## Selected passage
<<<<

Rough and tumble: Germantown school teaches the circus arts
SABRINA FECHER seemed more than a little nervous as she walked through the doors of the Philadelphia School of Circus Arts Sunday afternoon. It was her first day for a beginner's class in aerials.

SABRINA FECHER seemed more than a little nervous as she walked through the doors of the Philadelphia School of Circus Arts Sunday afternoon. It was her first day for a beginner's class in aerials.
She was early. So all around the bright and airy studio, with its 20-foot-high ceiling, bamboo flooring and colorful silk banners dangling from the support beams, teachers were busy with other classes.
Fecher, 31, of South Philadelphia, didn't seem to know what to do.
Someone finally directed her to the observation area upstairs where parents or students can watch the rope and fabric climbing or trapeze artistry going on at nearly eye level.
Fecher discovered the school at Greene and Rittenhouse streets last fall when a professional aerialist troupe performed there during the Fringe Festival.
Opened last June, it's taken over a space that once held a furniture store and warehouse, a glass factory, a TV and radio repair shop, and Elvis's Dirt-Cheap Moving Co.
The circus arts school has become a magnet for other movement arts in the neighborhood. There is a dance school next door and around the corner is Pilates in Germantown.
After the Fringe performance, Fecher decided to return to Germantown to take a class. This past Sunday was D-Day - the day to do it.
"I was really, really nervous," Fecher said afterward. "I was really apprehensive about how it was going to end up. I was worried I was going to fail completely."
Fecher, who works in the children's education department of the Wagner Free Institute of Science, in North Philadelphia, still looked nervous after her class had warmed up and the instructor led her through the basics of climbing ropes, or corde lisse, in circus parlance.
Fecher watched as the teacher placed her right foot on one side of the rope, then put her left foot on top of the right. When it was Fecher's turn, she scrambled up the rope to the teacher's cries of "You, did it! That's great!"
After others tried, Fecher made it up the rope a couple more times, going a little higher each time.
Suddenly, she wasn't that nervous-looking novice who had just walked through the doors 20 minutes earlier.
Now, hands on hips, her cheeks flushed, Fecher looked confident and strong, like a woman who knew she was powerful.

>>>>

Collected data entries:
<<<<

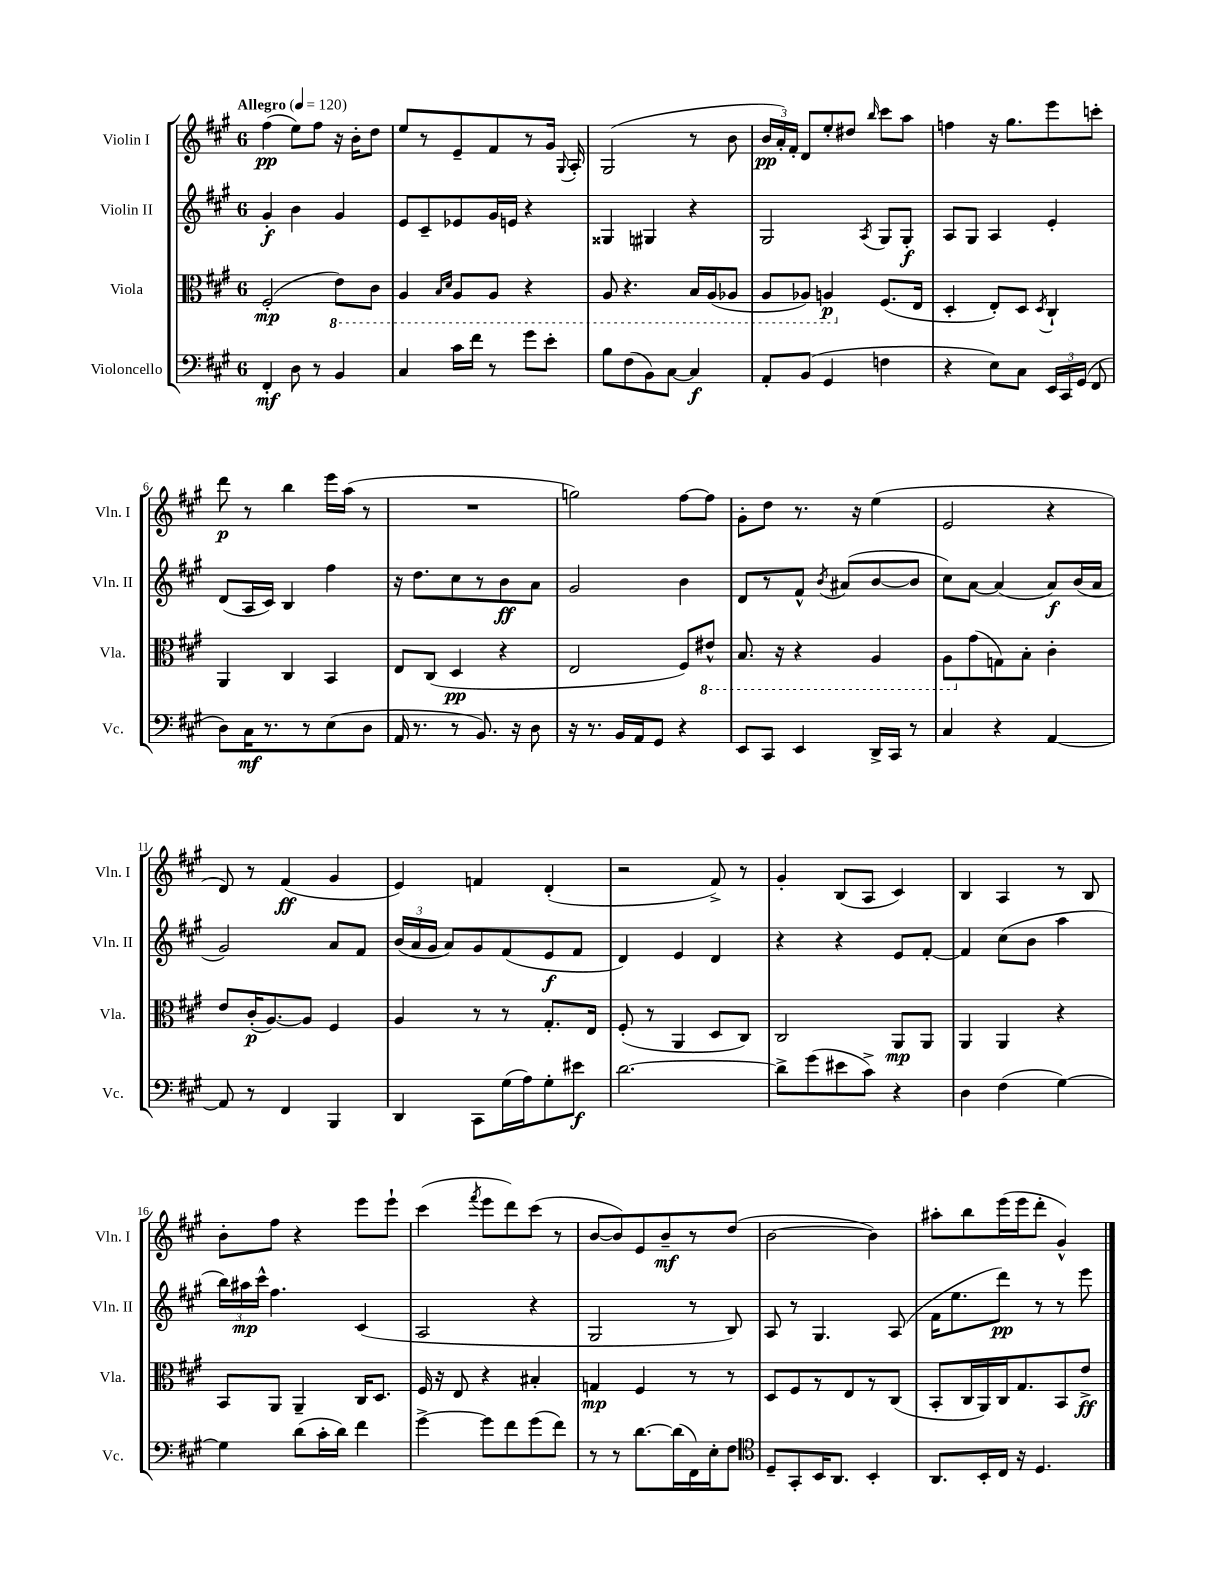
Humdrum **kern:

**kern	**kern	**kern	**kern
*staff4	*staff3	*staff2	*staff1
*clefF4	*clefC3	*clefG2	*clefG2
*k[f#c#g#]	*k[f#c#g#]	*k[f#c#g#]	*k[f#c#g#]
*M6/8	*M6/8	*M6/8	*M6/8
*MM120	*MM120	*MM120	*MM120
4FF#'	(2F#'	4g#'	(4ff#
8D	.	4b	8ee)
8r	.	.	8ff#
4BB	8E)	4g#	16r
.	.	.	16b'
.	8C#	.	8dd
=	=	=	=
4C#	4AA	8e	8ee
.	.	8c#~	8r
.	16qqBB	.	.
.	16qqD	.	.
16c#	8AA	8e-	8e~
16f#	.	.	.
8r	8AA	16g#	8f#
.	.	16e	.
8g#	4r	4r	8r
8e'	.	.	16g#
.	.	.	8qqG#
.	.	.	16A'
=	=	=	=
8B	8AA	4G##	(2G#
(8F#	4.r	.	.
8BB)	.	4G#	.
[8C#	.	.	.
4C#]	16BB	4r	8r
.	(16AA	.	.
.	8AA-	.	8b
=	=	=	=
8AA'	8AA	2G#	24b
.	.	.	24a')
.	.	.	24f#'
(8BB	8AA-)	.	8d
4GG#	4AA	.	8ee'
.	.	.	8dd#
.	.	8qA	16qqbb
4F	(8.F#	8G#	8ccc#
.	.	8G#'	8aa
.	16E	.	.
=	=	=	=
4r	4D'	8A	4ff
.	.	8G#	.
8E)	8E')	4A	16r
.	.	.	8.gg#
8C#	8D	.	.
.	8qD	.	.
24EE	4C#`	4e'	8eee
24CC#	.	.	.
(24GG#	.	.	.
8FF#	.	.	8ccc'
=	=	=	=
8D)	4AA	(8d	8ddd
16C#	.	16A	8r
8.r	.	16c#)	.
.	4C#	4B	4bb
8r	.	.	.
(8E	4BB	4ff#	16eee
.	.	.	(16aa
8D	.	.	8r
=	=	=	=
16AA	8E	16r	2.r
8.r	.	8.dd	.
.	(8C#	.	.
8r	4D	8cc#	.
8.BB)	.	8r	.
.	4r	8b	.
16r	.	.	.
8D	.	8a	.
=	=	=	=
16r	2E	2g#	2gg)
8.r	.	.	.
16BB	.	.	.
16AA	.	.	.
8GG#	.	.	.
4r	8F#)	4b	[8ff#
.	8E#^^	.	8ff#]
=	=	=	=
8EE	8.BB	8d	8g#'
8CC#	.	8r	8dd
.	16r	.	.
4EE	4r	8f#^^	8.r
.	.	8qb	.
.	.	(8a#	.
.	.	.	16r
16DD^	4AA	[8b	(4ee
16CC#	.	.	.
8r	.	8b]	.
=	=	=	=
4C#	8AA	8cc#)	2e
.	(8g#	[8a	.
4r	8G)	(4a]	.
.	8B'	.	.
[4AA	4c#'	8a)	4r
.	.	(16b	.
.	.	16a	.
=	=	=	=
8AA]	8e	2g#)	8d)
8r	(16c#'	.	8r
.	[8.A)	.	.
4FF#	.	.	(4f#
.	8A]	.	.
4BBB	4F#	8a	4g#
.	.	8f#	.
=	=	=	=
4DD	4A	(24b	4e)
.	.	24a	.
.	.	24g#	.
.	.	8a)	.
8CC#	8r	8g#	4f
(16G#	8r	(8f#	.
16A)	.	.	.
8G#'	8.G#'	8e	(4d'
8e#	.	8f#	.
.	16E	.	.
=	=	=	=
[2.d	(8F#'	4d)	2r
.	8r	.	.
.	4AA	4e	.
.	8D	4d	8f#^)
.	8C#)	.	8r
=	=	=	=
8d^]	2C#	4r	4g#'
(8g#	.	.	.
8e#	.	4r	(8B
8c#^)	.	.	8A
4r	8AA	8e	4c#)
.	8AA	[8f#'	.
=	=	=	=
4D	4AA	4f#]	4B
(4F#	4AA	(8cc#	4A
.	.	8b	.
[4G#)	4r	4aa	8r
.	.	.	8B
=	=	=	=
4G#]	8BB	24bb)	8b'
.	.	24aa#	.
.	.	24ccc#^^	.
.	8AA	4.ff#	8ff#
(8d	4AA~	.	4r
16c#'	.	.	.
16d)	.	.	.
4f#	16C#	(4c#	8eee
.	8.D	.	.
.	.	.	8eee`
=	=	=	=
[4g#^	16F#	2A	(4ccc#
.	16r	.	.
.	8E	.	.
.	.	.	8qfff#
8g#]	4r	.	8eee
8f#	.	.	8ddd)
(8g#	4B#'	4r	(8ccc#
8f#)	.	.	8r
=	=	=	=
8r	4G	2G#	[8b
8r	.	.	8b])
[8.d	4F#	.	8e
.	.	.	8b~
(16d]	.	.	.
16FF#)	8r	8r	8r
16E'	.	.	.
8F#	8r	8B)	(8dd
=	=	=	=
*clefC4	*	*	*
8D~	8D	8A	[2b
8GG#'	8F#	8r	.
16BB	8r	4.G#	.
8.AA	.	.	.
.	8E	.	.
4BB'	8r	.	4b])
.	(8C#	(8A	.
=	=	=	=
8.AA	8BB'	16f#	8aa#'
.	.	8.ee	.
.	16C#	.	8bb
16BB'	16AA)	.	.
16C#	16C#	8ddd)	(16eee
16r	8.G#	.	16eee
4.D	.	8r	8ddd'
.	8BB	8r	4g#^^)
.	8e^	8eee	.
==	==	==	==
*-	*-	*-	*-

>>>>
<<<<

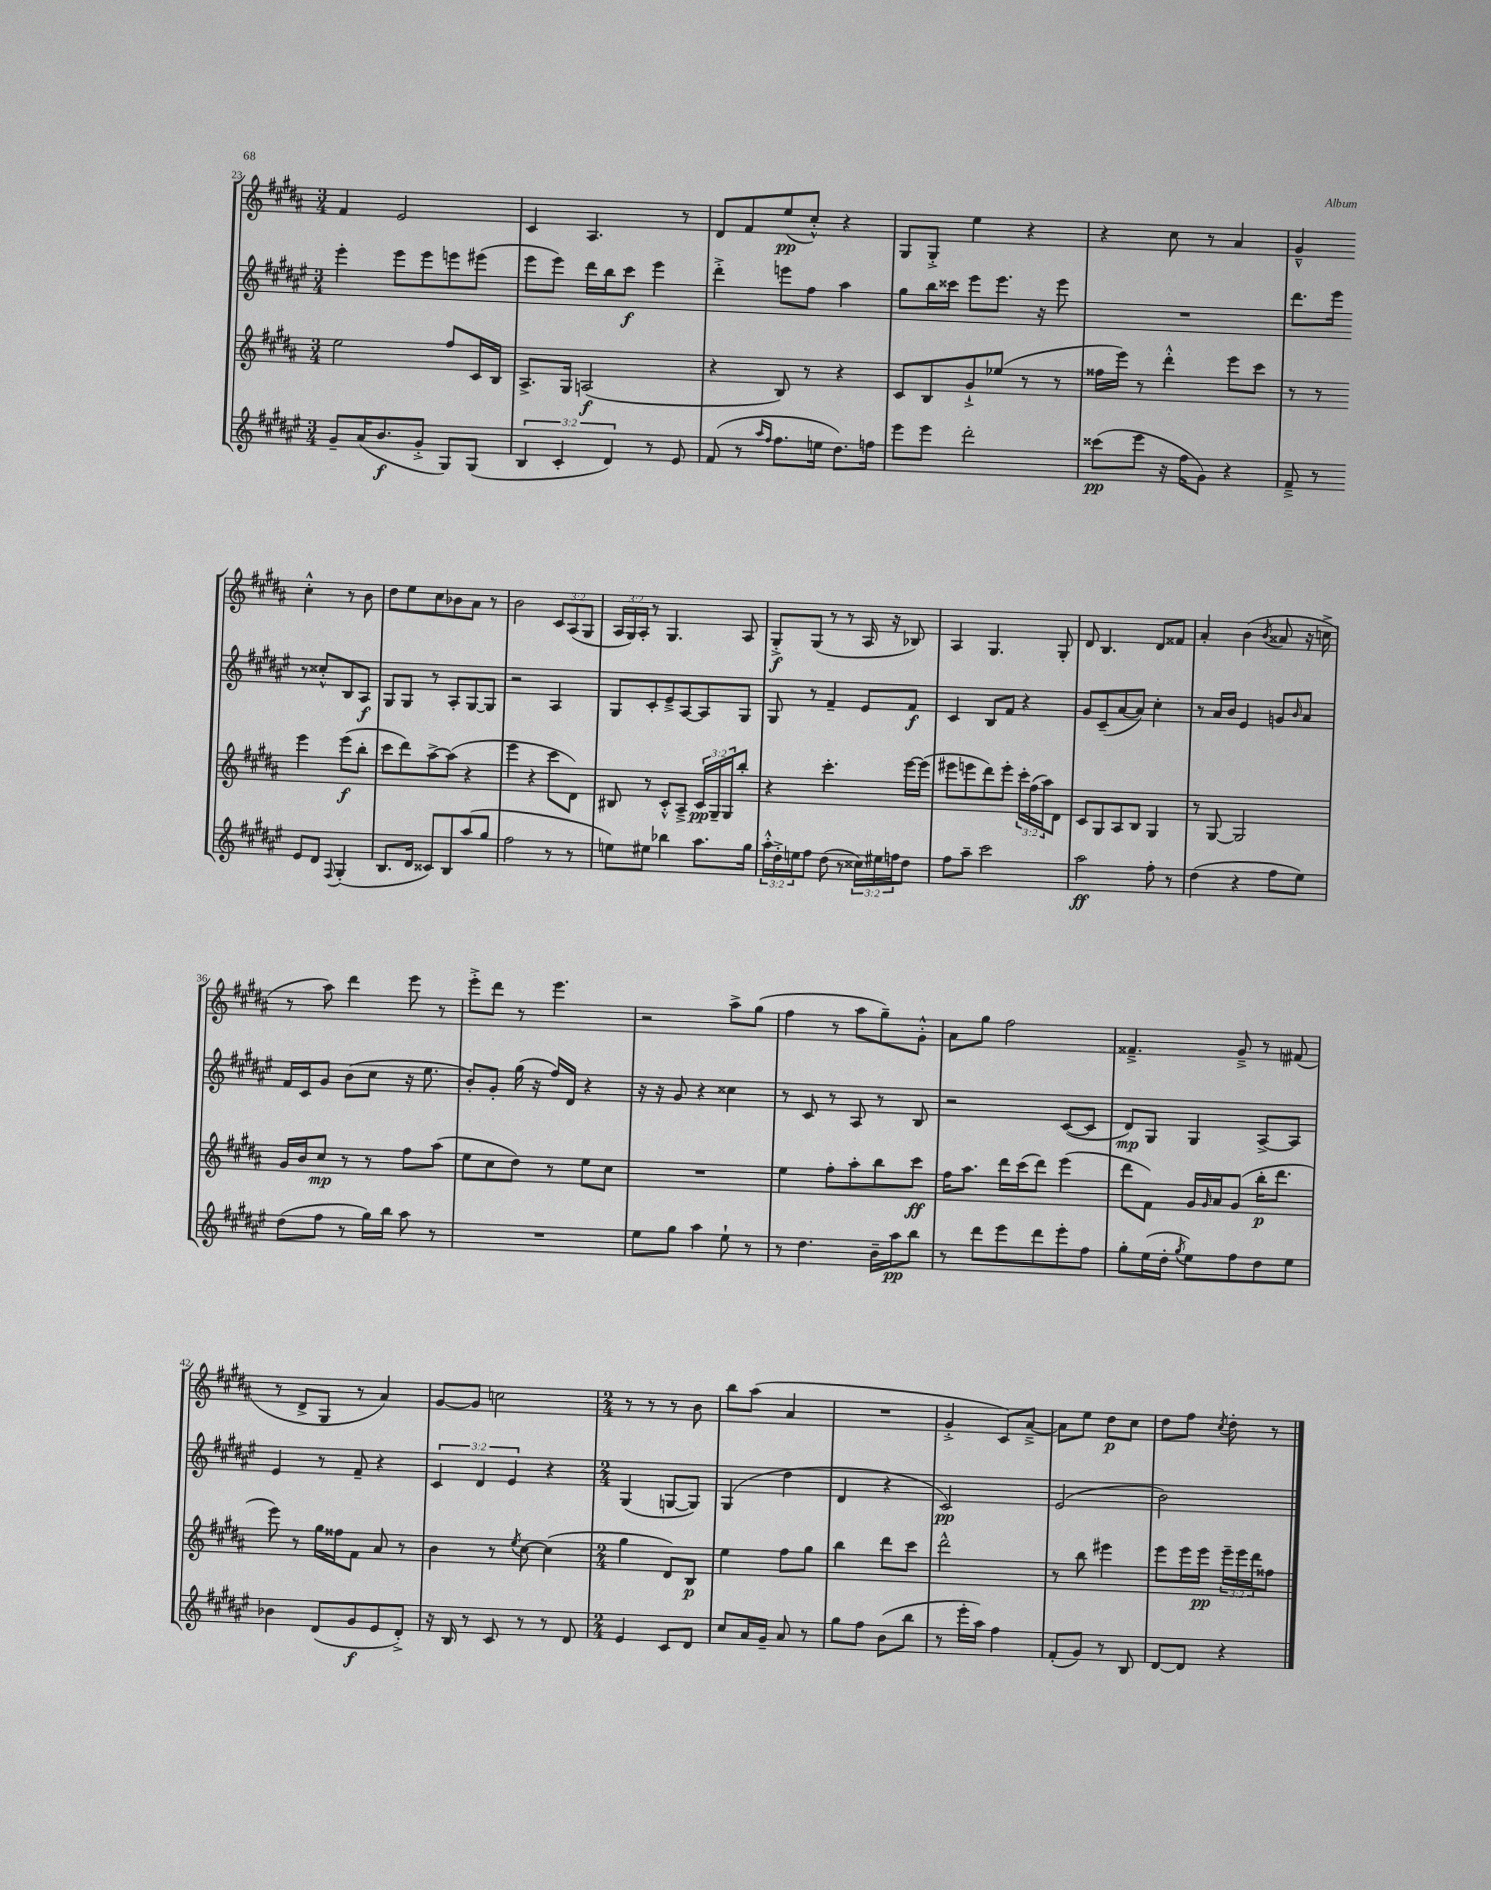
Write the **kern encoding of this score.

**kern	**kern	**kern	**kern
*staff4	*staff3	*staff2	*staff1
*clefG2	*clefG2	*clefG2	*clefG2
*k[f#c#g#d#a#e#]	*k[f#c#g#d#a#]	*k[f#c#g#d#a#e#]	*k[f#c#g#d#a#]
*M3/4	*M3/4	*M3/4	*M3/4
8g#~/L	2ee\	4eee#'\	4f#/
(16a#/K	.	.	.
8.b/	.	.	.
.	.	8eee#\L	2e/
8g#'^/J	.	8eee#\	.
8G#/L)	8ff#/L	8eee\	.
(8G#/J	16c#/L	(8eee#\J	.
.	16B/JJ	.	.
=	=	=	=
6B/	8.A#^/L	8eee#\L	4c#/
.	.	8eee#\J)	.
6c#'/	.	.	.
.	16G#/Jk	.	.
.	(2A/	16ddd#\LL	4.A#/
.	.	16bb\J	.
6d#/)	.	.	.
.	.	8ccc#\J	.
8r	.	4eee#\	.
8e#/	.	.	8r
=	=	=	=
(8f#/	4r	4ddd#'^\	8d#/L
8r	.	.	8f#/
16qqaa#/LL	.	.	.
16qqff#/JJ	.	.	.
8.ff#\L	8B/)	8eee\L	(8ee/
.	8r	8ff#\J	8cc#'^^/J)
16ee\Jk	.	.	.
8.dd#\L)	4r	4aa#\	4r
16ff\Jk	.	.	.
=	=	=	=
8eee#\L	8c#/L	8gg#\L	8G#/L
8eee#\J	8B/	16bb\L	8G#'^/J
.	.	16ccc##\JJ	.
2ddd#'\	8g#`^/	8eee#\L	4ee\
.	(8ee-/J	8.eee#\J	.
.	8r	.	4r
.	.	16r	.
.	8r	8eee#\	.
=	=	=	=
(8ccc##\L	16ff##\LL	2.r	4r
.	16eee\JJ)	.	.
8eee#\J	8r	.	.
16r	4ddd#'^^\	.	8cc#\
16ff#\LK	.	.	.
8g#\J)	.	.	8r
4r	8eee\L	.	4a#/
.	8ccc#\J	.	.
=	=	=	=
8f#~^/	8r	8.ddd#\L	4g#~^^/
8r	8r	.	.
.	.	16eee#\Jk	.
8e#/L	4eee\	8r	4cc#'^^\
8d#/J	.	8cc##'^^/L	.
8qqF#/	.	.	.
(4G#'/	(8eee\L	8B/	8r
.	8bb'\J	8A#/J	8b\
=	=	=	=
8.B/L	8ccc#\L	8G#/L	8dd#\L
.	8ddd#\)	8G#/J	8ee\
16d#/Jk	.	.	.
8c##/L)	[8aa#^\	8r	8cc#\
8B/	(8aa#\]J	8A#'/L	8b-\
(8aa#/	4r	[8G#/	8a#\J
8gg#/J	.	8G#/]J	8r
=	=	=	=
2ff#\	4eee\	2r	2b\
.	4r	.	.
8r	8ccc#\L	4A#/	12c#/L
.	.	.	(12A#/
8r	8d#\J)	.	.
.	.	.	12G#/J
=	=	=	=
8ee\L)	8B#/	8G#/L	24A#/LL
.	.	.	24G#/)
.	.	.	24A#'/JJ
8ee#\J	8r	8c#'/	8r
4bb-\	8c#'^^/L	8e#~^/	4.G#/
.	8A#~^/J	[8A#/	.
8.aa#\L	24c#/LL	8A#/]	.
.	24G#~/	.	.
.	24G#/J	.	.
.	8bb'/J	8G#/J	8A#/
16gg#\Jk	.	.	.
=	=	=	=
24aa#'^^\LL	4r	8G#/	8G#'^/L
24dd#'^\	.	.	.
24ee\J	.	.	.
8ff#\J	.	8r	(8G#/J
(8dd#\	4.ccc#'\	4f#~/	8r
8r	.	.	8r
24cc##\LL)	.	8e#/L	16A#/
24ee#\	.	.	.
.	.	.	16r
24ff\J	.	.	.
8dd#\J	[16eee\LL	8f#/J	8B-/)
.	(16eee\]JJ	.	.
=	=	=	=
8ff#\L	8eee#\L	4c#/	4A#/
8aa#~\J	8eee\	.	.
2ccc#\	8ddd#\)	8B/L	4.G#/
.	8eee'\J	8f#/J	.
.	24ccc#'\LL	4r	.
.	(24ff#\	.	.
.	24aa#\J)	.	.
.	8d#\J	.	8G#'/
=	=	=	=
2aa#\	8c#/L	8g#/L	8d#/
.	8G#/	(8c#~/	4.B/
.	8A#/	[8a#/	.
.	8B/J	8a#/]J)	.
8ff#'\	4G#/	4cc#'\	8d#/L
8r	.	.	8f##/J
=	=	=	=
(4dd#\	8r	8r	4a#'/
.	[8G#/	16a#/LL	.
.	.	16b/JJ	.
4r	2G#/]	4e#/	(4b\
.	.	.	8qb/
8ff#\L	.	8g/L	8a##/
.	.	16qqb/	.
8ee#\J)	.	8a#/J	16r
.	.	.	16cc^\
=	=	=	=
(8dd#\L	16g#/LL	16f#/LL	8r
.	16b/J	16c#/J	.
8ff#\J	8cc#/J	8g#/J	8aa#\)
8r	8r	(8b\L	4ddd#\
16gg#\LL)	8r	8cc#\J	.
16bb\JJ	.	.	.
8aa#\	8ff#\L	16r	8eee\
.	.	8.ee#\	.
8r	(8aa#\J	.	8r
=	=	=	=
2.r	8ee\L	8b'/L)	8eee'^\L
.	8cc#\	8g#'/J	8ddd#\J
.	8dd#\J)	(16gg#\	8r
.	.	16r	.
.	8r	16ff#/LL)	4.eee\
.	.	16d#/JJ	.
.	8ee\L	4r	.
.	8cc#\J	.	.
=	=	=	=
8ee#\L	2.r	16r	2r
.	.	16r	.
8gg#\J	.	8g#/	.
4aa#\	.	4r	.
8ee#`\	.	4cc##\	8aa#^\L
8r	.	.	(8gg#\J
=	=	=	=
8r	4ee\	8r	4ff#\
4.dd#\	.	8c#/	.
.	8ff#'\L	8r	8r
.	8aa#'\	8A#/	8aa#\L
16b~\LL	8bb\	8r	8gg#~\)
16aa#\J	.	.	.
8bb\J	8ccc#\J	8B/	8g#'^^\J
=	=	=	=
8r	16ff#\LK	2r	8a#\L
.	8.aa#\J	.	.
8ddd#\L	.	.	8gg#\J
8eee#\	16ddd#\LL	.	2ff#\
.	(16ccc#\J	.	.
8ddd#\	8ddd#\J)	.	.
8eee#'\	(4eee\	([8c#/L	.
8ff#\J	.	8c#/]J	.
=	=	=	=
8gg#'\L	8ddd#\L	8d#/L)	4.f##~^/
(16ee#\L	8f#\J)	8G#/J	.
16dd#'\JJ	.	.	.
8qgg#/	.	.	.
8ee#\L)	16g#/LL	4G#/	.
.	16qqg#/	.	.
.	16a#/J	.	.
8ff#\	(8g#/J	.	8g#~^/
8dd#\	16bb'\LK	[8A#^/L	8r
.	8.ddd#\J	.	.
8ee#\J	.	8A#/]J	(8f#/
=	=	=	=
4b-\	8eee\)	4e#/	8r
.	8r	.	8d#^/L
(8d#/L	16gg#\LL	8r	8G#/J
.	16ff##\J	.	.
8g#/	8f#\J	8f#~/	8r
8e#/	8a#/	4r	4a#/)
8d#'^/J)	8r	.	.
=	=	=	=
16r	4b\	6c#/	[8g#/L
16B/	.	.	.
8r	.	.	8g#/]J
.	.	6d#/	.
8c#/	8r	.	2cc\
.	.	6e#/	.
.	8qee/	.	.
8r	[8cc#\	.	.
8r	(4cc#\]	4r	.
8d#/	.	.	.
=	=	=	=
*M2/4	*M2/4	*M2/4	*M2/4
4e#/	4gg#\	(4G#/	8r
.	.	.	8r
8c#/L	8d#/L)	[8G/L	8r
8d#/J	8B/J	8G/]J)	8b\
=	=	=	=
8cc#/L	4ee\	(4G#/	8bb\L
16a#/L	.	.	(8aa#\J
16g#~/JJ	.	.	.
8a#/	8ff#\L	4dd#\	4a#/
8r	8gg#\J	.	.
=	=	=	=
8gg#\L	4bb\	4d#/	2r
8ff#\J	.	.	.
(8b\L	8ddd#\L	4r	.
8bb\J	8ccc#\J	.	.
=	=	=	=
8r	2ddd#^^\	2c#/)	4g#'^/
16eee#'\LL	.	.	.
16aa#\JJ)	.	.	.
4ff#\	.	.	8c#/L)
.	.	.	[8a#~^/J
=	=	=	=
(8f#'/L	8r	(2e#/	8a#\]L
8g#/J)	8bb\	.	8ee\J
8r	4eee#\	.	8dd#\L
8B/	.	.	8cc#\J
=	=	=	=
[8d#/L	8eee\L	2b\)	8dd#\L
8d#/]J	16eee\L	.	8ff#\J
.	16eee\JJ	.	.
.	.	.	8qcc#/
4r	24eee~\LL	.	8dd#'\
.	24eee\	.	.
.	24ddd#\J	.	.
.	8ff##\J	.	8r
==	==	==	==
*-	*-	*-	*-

>>>>

## Requirements
**A.** In the article about the Germantown circus school, at which street corner does the school stand?
**B.** Carry the article about the Germantown circus school forward, beginning after its final sentence.

## Final answers
**A.** Greene and Rittenhouse streets.

**B.**
"I was surprised I was able to get myself up," Fecher said after class ended. "I really was very happy with what I was able to do."
And that, says Shana Kennedy, director and founder of the Philadelphia School of Circus Arts, is what this is all about.
It's not just grown-ups trying to recapture a childhood fantasy of running off to join the circus.
Sure, for some students, that fantasy is part of the attraction. But for others, it's about exercising and staying in shape in a way that's more fun than pounding a treadmill.
And it's about pushing one's body and mind beyond self-imposed limits.
"For me, circus is about people, not animals," said Kennedy, 33. "It's about human potential, and discovering what the human body is capable of.
"Here at the circus school we're achieving the impossible every day, challenging ourselves to do more amazing things all the time.
"It is the essence of life!"
Kennedy's path to circus arts started when she was about 12. On a family vacation she saw a unicycle for sale, probably at a yard sale, and asked her parents to buy it.
They refused. And Shana sulked until she and her family returned home to Natick, Mass., the story goes.
Not one to give up, Kennedy searched and searched the want ads until she found a unicycle for sale.
This time, her parents gave in. And after about a year of practice, Shana got pretty good at it.
She took up juggling in high school. Her parents went along with it as long as the National Merit Scholar promised to complete college.
She did, but not without taking a year off to study circus arts in Bristol, England.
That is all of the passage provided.